Os 4 clusters finais, definidos pelo modelo, ficaram com os indicadores a seguir, em números relativos:

Uma tabela contendo o valor médio de cada variável utilizada para cada cluster
Tabela do valor médio de cada variável utilizada para cada cluster. Fonte: autor.

A partir desses dados, é possível identificar comportamentos distintos. O Cluster 0, por exemplo, contém pessoas que tem um valor médio 50% maior na variável de Canal 1. Já o Cluster 1 agrupa revendedoras que se destacam pela feature de Ticket 1, e por aí vai.

De posse dos clusters, só faltava mesmo confirmar se os clientes separados de fato têm comportamentos diferentes ao longo de um ciclo de compras. Para essa comparação, utilizamos a venda média de cada representante e a sua taxa de conversão. Os dados estão normalizados pela média.

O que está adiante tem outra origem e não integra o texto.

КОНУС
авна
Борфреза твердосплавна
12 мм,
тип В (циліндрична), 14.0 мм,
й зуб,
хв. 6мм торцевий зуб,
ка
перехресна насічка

Temos uma tabela com os valores de venda e conversão para cada cluster, normalizados pela média
Tabela com os valores de venda e conversão para cada cluster, normalizados pela média. Fonte: autor.

Aqui fica claro a eficácia da segmentação. Todos os grupos tem comportamentos bastante diferentes e, inclusive, muito distantes da média da base, que acaba muito poluída pelas revendedoras outliers. De posse desses dados, um time comercial pode, por exemplo, investir esforço em aumentar a frequência de compras dos clientes do cluster 3 e reservar ações de reconhecimento para os outliers.

Com esses grupos formados, iniciamos nossa longa jornada rumo a um tratamento, de fato, personalizado.